WORK TASK 1 = Reproduce the stretch of the Niño-3.4 reconstruction text from "Measures of uncertainty" through "RegEM-based confidence intervals.".
WORK TASK 2 = According to the Niño-3.4 reconstruction text, which record accounts for the very wide jackknife spread around A.D. 1550 in the reconstruction based on an ERSSTv3 target?

PAGE TEXT =
=== Section Start ===
Proxy contributions to the LF HadSST2-based Niño-3.4 reconstruction. The shape of each symbol follows the convention of Fig. 2: triangles for trees, circles for corals, squares for sedimentary archives, and stars for ice cores. The color of each symbol is the product of the LF regression weights times the proxy signal, coded according to the color scale (from −0.5° to 0.5°C) below the map. Time series plots display the 20-yr low-pass-filtered Niño-3.4 and associated jackknife spread. Gray vertical lines mark the timing of each remarkable point.
Citation: Journal of Climate 26, 7; 10.1175/JCLI-D-11-00511.1
b. Sensitivity analyses
We will now evaluate the robustness of these results to key procedural choices: reconstruction method, instrumental target, and coral detrending.
1) Sensitivity to the reconstruction method
Figure 7 shows the evolution of Niño-3.4 solutions obtained from the three instrumental targets and two reconstruction methods (CPS and RegEM TTLS), together with RegEM-based confidence intervals for the LF component. A salient feature of our reconstructions is that, in each case, the CPS and RegEM solutions display similar LF behavior (they are within uncertainties of each other most of the time), but the CPS reconstruction displays more pronounced decadal variability, while RegEM reconstructions display more pronounced centennial variability: the LIA cooling is virtually absent of CPS reconstructions, for instance. The similarity between the LF character of the CPS and RegEM reconstructions using HadSST2i and Kaplan targets is otherwise remarkable and suggests that the statistical method is of secondary importance here.
Most likely trajectories of Niño-3.4 over the past millennium. Plotted for each panel are the 20-yr low-pass-filtered RegEM data with 95% confidence interval (red) and CPS solutions (green), the unfiltered RegEM solution (dark gray), and the number of available proxies (light gray shaded region). Numbers in the lower right corner of each plot are the linear correlation coefficients between 20-yr low-pass-filtered CPS and RegEM solutions. Reconstructions are only plotted after A.D. 1150, before that CPS reconstructions are not defined.
Citation: Journal of Climate 26, 7; 10.1175/JCLI-D-11-00511.1
2) Sensitivity to the instrumental target
Figure 8 takes a closer look at the influence of the target dataset and the uncertainties associated with each reconstruction. A consistent feature is the large jackknife uncertainties at A.D. 1350 or so, when only four records are available. Jackknife envelopes are most narrow from ∼A.D. 1400 to A.D. 1500, surrounding a time of relative warmth in all three reconstructions. The reconstruction based on an ERSSTv3 target, however, shows a very wide jackknife spread around A.D. 1550, traceable to the Nevado de Colima [International Tree-Ring Data Bank (ITRDB)] record, which is not present in the other two screened networks. The depth of the minimum about A.D. 1760 noted above appears to scale like the instrumental trend (ERSSTv3 > HadSST2i > Kaplan). This feature dominates other methodological choices.
Measures of uncertainty associated with LF RegEM reconstructions. Colored regions represent the spread of jackknife reconstructions; gray shaded regions represent RegEM-based confidence intervals.
=== Section End ===
Records from a dataset:
=== Section Start ===
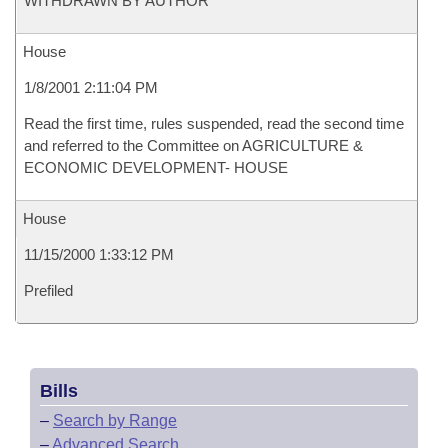
WITHDRAWN BY AUTHOR
House
1/8/2001 2:11:04 PM
Read the first time, rules suspended, read the second time
and referred to the Committee on AGRICULTURE &
ECONOMIC DEVELOPMENT- HOUSE
House
11/15/2000 1:33:12 PM
Prefiled
Bills
–
Search by Range
–
Advanced Search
=== Section End ===
WORKED SOLUTION 1 =
Measures of uncertainty associated with LF RegEM reconstructions. Colored regions represent the spread of jackknife reconstructions; gray shaded regions represent RegEM-based confidence intervals.

WORKED SOLUTION 2 = The Nevado de Colima record from the International Tree-Ring Data Bank (ITRDB).